Our way of life is responsible for both the climate crisis and loss of biodiversity. The crises reinforce each other and have already brought some ecosystems to the brink of collapse. While the main causes are the same – the burning of fossil fuels, habitat destruction, industrial agriculture, excessive consumption – the measures taken to address them sometimes conflict.
Electric vehicles, for example, may be good for the climate because they do not emit CO2 while driving. However, the mining of raw materials, especially for batteries, causes immense environmental damage. Destroying forests and grasslands and replacing them with monocultures for biofuel and wood pellets – for crops such as palm oil, soy, corn or acacia – is devastating for biodiversity. Planting trees is mostly good for the climate, but the wrong species in a given location can do more harm than good.
50 scientists from the Intergovernmental Panel on Climate Change (IPCC) and the Intergovernmental Platform on Biodiversity and Ecosystem Services (IPBES) recently presented a joint report. Its core finding: protecting the climate and biodiversity are both crucial and must be tackled at the same time.
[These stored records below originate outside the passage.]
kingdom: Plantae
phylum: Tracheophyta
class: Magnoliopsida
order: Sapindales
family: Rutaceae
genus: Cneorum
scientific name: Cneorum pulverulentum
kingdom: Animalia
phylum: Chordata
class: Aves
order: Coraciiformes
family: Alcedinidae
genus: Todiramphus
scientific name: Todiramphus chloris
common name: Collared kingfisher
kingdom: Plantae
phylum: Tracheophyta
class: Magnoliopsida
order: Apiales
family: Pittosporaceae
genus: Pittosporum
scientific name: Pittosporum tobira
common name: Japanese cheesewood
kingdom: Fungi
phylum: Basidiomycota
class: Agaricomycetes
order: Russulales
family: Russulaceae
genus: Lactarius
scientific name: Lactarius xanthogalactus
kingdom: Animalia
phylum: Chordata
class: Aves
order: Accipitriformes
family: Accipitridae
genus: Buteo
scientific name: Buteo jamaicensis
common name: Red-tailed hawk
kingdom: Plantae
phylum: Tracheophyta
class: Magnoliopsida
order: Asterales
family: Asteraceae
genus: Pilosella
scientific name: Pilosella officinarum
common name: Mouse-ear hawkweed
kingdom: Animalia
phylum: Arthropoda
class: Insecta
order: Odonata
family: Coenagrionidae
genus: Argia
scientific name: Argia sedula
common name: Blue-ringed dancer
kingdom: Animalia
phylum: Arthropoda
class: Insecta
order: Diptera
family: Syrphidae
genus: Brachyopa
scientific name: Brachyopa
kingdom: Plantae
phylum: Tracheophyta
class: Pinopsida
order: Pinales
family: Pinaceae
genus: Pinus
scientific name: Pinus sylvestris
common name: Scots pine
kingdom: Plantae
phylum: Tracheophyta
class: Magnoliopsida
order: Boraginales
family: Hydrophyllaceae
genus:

Measures that are very specifically tailored to protect the climate must be analyzed with care to avoid negative trade-offs. Climate protection must not come at the expense of biodiversity and vice versa. Social consequences for local communities and indigenous peoples must also be considered.
The Chair of the Intergovernmental Panel on Climate Change IPCC, Dr. Hoesung Lee said: “Climate change and biodiversity loss combine to threaten society – often magnifying and accelerating each other.”
“Land and ocean are already doing a lot – absorbing almost 50% of CO2 from human emissions - but nature cannot do everything,” said Ana María Hernández Salgar, Chair of IPBES. “Transformative change in all parts of society and our economy is needed to stabilize our climate, stop biodiversity loss and chart a path to the sustainable future we want. This will also require us to address both crises together, in complementary ways.”
The experts cite examples in their report of how climate protection and biodiversity go hand in hand: Protecting or restoring particularly biodiverse and carbon-rich ecosystems sequesters a lot of CO2 and can prevent methane emissions. At the same time, bogs, wetlands and mangroves provide a habitat for numerous creatures.
The scientists see protected areas – particularly those managed by indigenous peoples – as a key to preserving biodiversity that has been used far too timidly in the past. They therefore support the goal of protecting 30 to 50 percent of all ice-free ocean and land surface areas. “Nature-based solutions” such as reforestation must not replace or delay the mitigation of greenhouse gas emissions or focus solely on CO2 sequestration, and must take into account the needs of local and indigenous communities.
The report calls on every individual and every community to act: “Every local initiative matters, since the benefits of many small, local biodiversity measures accumulate at the global level.” The report also advocates changes in eating habits and recycling.